• _Collection entries_:
= = = = =

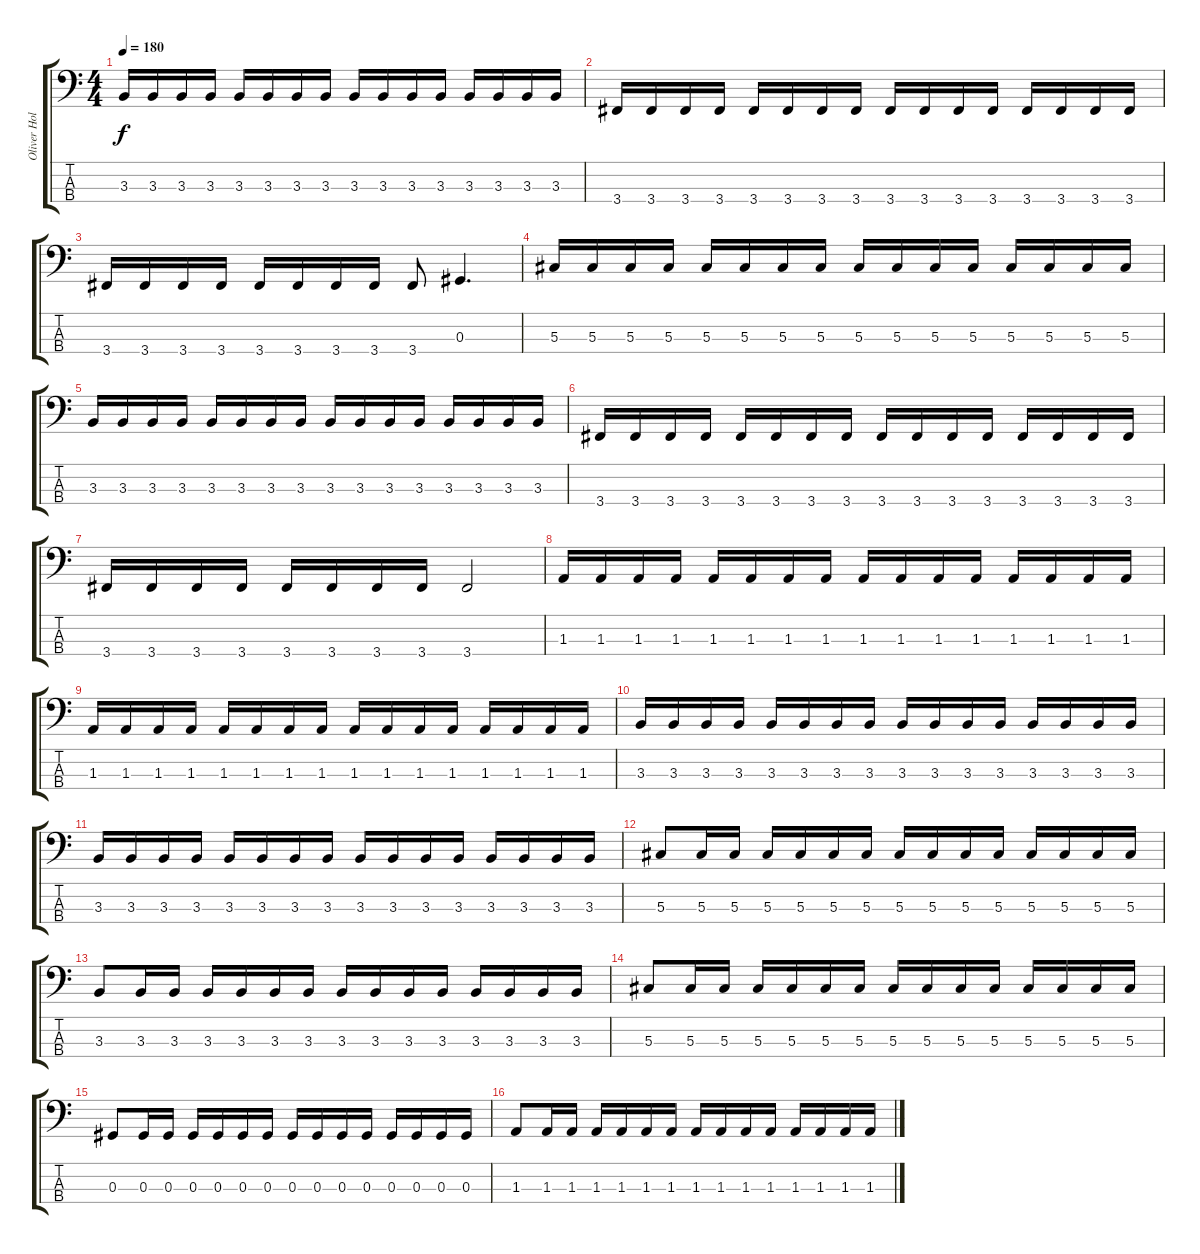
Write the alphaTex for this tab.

\track ("Oliver Holzwarth" "Oliver Hol") {instrument electricbasspick}
\staff {score tabs}
\tuning (Gb2 Db2 Ab1 Eb1) {hide}
\ts (4 4)
\tempo 180
\clef f4
\ks c
3.3.16{dy f} 3.3.16 3.3.16 3.3.16 3.3.16 3.3.16 3.3.16 3.3.16 3.3.16 3.3.16 3.3.16 3.3.16 3.3.16 3.3.16 3.3.16 3.3.16 |
3.4.16 3.4.16 3.4.16 3.4.16 3.4.16 3.4.16 3.4.16 3.4.16 3.4.16 3.4.16 3.4.16 3.4.16 3.4.16 3.4.16 3.4.16 3.4.16 |
3.4.16 3.4.16 3.4.16 3.4.16 3.4.16 3.4.16 3.4.16 3.4.16 3.4.8 0.3.4{d} |
5.3.16 5.3.16 5.3.16 5.3.16 5.3.16 5.3.16 5.3.16 5.3.16 5.3.16 5.3.16 5.3.16 5.3.16 5.3.16 5.3.16 5.3.16 5.3.16 |
3.3.16 3.3.16 3.3.16 3.3.16 3.3.16 3.3.16 3.3.16 3.3.16 3.3.16 3.3.16 3.3.16 3.3.16 3.3.16 3.3.16 3.3.16 3.3.16 |
3.4.16 3.4.16 3.4.16 3.4.16 3.4.16 3.4.16 3.4.16 3.4.16 3.4.16 3.4.16 3.4.16 3.4.16 3.4.16 3.4.16 3.4.16 3.4.16 |
3.4.16 3.4.16 3.4.16 3.4.16 3.4.16 3.4.16 3.4.16 3.4.16 3.4.2 |
1.3.16 1.3.16 1.3.16 1.3.16 1.3.16 1.3.16 1.3.16 1.3.16 1.3.16 1.3.16 1.3.16 1.3.16 1.3.16 1.3.16 1.3.16 1.3.16 |
1.3.16 1.3.16 1.3.16 1.3.16 1.3.16 1.3.16 1.3.16 1.3.16 1.3.16 1.3.16 1.3.16 1.3.16 1.3.16 1.3.16 1.3.16 1.3.16 |
3.3.16 3.3.16 3.3.16 3.3.16 3.3.16 3.3.16 3.3.16 3.3.16 3.3.16 3.3.16 3.3.16 3.3.16 3.3.16 3.3.16 3.3.16 3.3.16 |
3.3.16 3.3.16 3.3.16 3.3.16 3.3.16 3.3.16 3.3.16 3.3.16 3.3.16 3.3.16 3.3.16 3.3.16 3.3.16 3.3.16 3.3.16 3.3.16 |
5.3.8 5.3.16 5.3.16 5.3.16 5.3.16 5.3.16 5.3.16 5.3.16 5.3.16 5.3.16 5.3.16 5.3.16 5.3.16 5.3.16 5.3.16 |
3.3.8 3.3.16 3.3.16 3.3.16 3.3.16 3.3.16 3.3.16 3.3.16 3.3.16 3.3.16 3.3.16 3.3.16 3.3.16 3.3.16 3.3.16 |
5.3.8 5.3.16 5.3.16 5.3.16 5.3.16 5.3.16 5.3.16 5.3.16 5.3.16 5.3.16 5.3.16 5.3.16 5.3.16 5.3.16 5.3.16 |
0.3.8 0.3.16 0.3.16 0.3.16 0.3.16 0.3.16 0.3.16 0.3.16 0.3.16 0.3.16 0.3.16 0.3.16 0.3.16 0.3.16 0.3.16 |
1.3.8 1.3.16 1.3.16 1.3.16 1.3.16 1.3.16 1.3.16 1.3.16 1.3.16 1.3.16 1.3.16 1.3.16 1.3.16 1.3.16 1.3.16
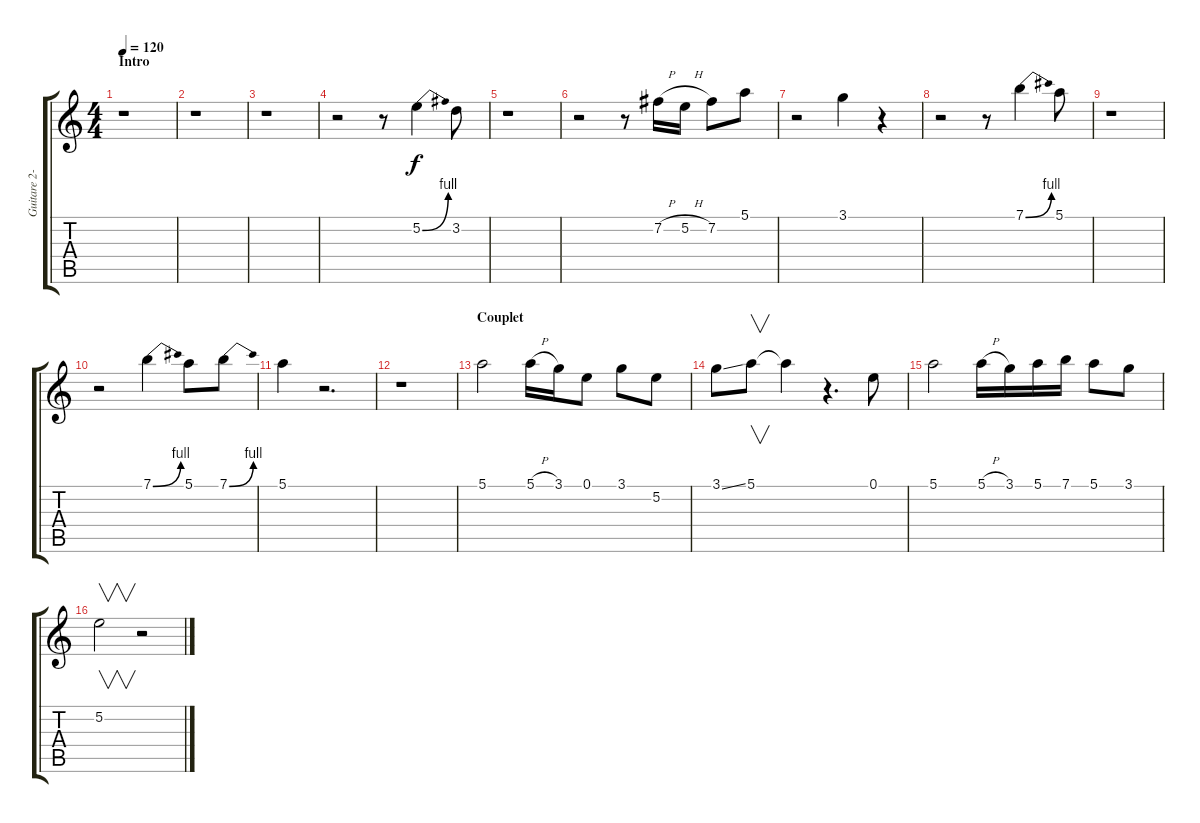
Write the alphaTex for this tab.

\track ("Guitare 2-Remplissage" "Guitare 2-") {instrument acousticguitarnylon}
\staff {score tabs}
\tuning (E4 B3 G3 D3 A2 E2) {hide}
\ts (4 4)
\section ("" "Intro")
\tempo 120
\clef g2
\ks c
r.1{dy f instrument acousticguitarnylon} |
r.1 |
r.1 |
r.2 r.8 5.2{be (bend 0 0 60 4)}.4 3.2.8 |
r.1 |
r.2 r.8 7.2{h}.16{volume 12} 5.2{h}.16 7.2.8 5.1.8 |
r.2 3.1.4 r.4 |
r.2{volume 16} r.8 7.1{be (bend 0 0 60 4)}.4 5.1.8 |
r.1 |
r.2 7.1{be (bend 0 0 60 4)}.4 5.1.8 7.1{be (bend 0 0 60 4)}.8 |
5.1.4 r.2{d} |
r.1 |
\section ("" "Couplet")
5.1.2{volume 12 instrument overdrivenguitar} 5.1{h}.16 3.1.16 0.1.8 3.1.8 5.2.8 |
3.1{ss}.8 5.1.8{v} 5.1{t}.4 r.4{d} 0.1.8 |
5.1.2 5.1{h}.16 3.1.16 5.1.16 7.1.16 5.1.8 3.1.8 |
5.2.2{v} r.2
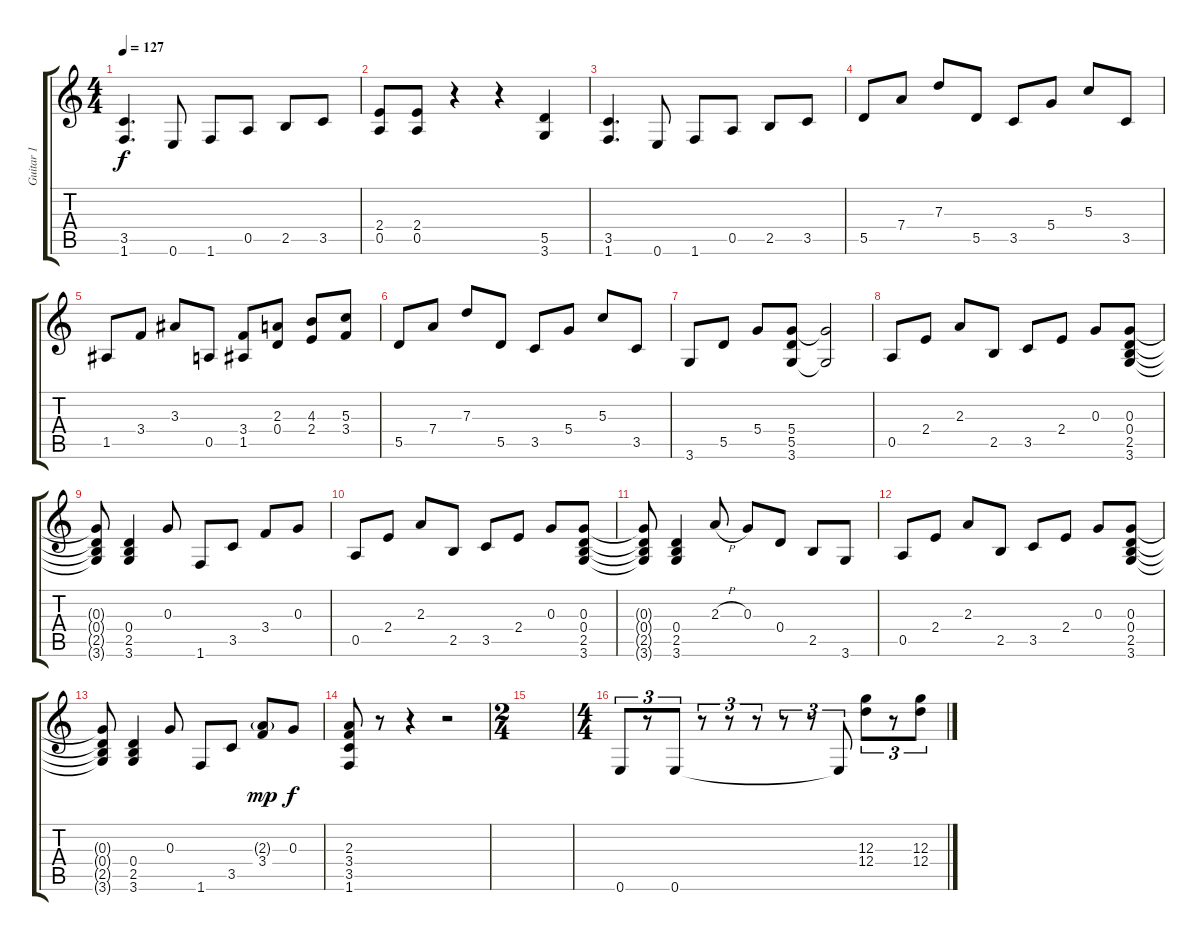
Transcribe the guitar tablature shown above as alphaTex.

\track ("Guitar 1" "Guitar 1") {instrument electricguitarmuted}
\staff {score tabs}
\tuning (E4 B3 G3 D3 A2 E2) {hide}
\ts (4 4)
\tempo 127
\clef g2
\ks c
(3.5 1.6).4{d dy f} 0.6.8 1.6.8 0.5.8 2.5.8 3.5.8 |
(2.4 0.5).8 (2.4 0.5).8 r.4 r.4 (5.5 3.6).4 |
(3.5 1.6).4{d} 0.6.8 1.6.8 0.5.8 2.5.8 3.5.8 |
5.5.8 7.4.8 7.3.8 5.5.8 3.5.8 5.4.8 5.3.8 3.5.8 |
1.5.8 3.4.8 3.3.8 0.5.8 (3.4 1.5).8 (2.3 0.4).8 (4.3 2.4).8 (5.3 3.4).8 |
5.5.8 7.4.8 7.3.8 5.5.8 3.5.8 5.4.8 5.3.8 3.5.8 |
3.6.8 5.5.8 5.4.8 (5.4 5.5 3.6).8 (5.4{t} 3.6{t}).2 |
0.5.8 2.4.8 2.3.8 2.5.8 3.5.8 2.4.8 0.3.8 (0.3 0.4 2.5 3.6).8 |
(0.3{t} 0.4{t} 2.5{t} 3.6{t}).8 (0.4 2.5 3.6).4 0.3.8 1.6.8 3.5.8 3.4.8 0.3.8 |
0.5.8 2.4.8 2.3.8 2.5.8 3.5.8 2.4.8 0.3.8 (0.3 0.4 2.5 3.6).8 |
(0.3{t} 0.4{t} 2.5{t} 3.6{t}).8 (0.4 2.5 3.6).4 2.3{h}.8 0.3.8 0.4.8 2.5.8 3.6.8 |
0.5.8 2.4.8 2.3.8 2.5.8 3.5.8 2.4.8 0.3.8 (0.3 0.4 2.5 3.6).8 |
(0.3{t} 0.4{t} 2.5{t} 3.6{t}).8 (0.4 2.5 3.6).4 0.3.8 1.6.8 3.5.8 (2.3{g} 3.4).8{dy mp} 0.3.8{dy f} |
(2.3 3.4 3.5 1.6).8 r.8 r.4 r.2 |
\ts (2 4)
|
\ts (4 4)
0.6.8{tu (3 2) txt " "} r.8{tu (3 2)} 0.6.8{tu (3 2)} r.8{tu (3 2)} r.8{tu (3 2)} r.8{tu (3 2)} r.8{tu (3 2)} r.8{tu (3 2)} 0.6{t}.8{tu (3 2)} (12.3 12.4).8{tu (3 2)} r.8{tu (3 2)} (12.3 12.4).8{tu (3 2)}
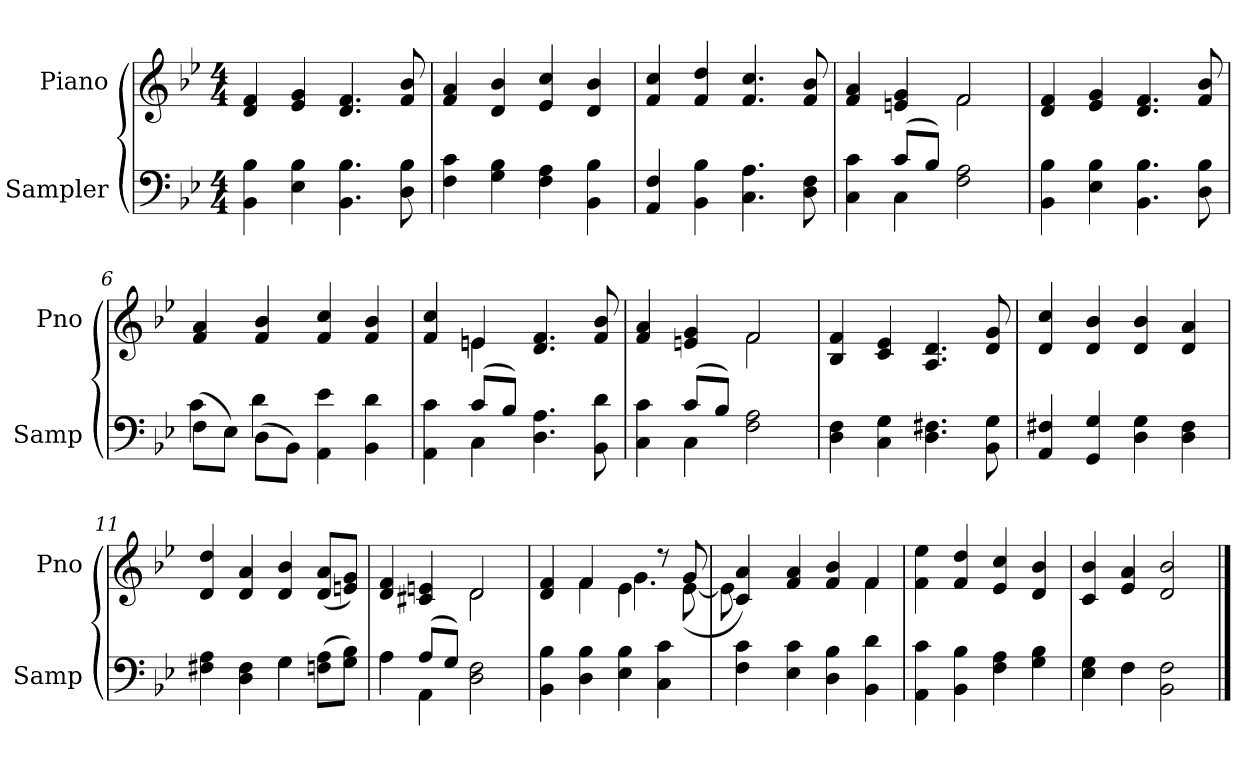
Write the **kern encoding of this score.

**kern	**kern
*part2	*part1
*staff2	*staff1
*I"Sampler	*I"Piano
*I'Samp	*I'Pno
*clefF4	*clefG2
*k[b-e-]	*k[b-e-]
*B-:	*B-:
*M4/4	*M4/4
=1	=1
4BB- 4B-	4d 4f
4E- 4B-	4e- 4g
4.BB- 4.B-	4.d 4.f
8D 8B-	8f 8b-
=2	=2
4F 4c	4f 4a
4G 4B-	4d 4b-
4F 4A	4e- 4cc
4BB- 4B-	4d 4b-
=3	=3
4AA 4F	4f 4cc
4BB- 4B-	4f 4dd
4.C 4.A	4.f 4.cc
8D 8F	8f 8b-
=4	=4
*^	*^
4C 4c	4ryy	4f 4a	2ryy
(8c/L	4C	4en 4g	.
8B-/J)	.	.	.
2F 2A	2ryy	2f/	2f
*v	*v	*	*
*	*v	*v
=5	=5
4BB- 4B-	4d 4f
4E- 4B-	4e- 4g
4.BB- 4.B-	4.d 4.f
8D 8B-	8f 8b-
=6	=6
*^	*
(8F\L	4c	4f 4a
8E-\J)	.	.
(8D\L	4d	4f 4b-
8BB-\J)	.	.
4AA 4e-	2ryy	4f 4cc
4BB- 4d	.	4f 4b-
=7	=7	=7
*	*	*^
4AA 4c	4ryy	4f 4cc	4ryy
(8c/L	4C	4en/	4en
8B-/J)	.	.	.
4.D 4.A	2ryy	4.d 4.f	2ryy
8BB- 8d	.	8f 8b-	.
=8	=8	=8	=8
4C 4c	4ryy	4f 4a	2ryy
(8c/L	4C	4en 4g	.
8B-/J)	.	.	.
2F 2A	2ryy	2f/	2f
*v	*v	*	*
*	*v	*v
=9	=9
4D 4F	4B- 4f
4C 4G	4c 4e-
4.D 4.F#X	4.A 4.d
8BB- 8G	8d 8g
=10	=10
4AA 4F#X	4d 4cc
4GG 4G	4d 4b-
4D 4G	4d 4b-
4D 4F#	4d 4a
=11	=11
*^	*
4F#X 4A	2ryy	4d 4dd
4D 4F#	.	4d 4a
4G\	4G	4d 4b-
(8Fn\ 8A\L	4ryy	(8d/ 8a/L
8G\ 8B-\J)	.	8en/ 8g/J)
=12	=12	=12
*	*	*^
4A\	4A	4d 4f	2ryy
(8A/L	4AA	4c#X 4en	.
8G/J)	.	.	.
2D 2F	2ryy	2d/	2d
*v	*v	*	*
=13	=13	=13
4BB- 4B-	4d 4f	4ryy
4D 4B-	4f/	4f
4E- 4B-	4e-\	4.g
4C 4c	8r	.
.	8g/	([8e-
=14	=14	=14
4F 4c	4c 4a)	8e-]
.	.	8ryy
*	*v	*v
4E- 4c	4f 4a
4D 4B-	4f 4b-
*	*^
4BB- 4d	4f/	4f
*	*v	*v
=15	=15
4AA 4c	4f 4ee-
4BB- 4B-	4f 4dd
4F 4A	4e- 4cc
4G 4B-	4d 4b-
=16	=16
*^	*
4E- 4G	4ryy	4c 4b-
4F\	4F	4e- 4a
2BB- 2F	2ryy	2d 2b-
*v	*v	*
==	==
*-	*-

= = = = =

Count the lines in the records above that contain the string "bend", matching case exactly. Reply with the number alone.

3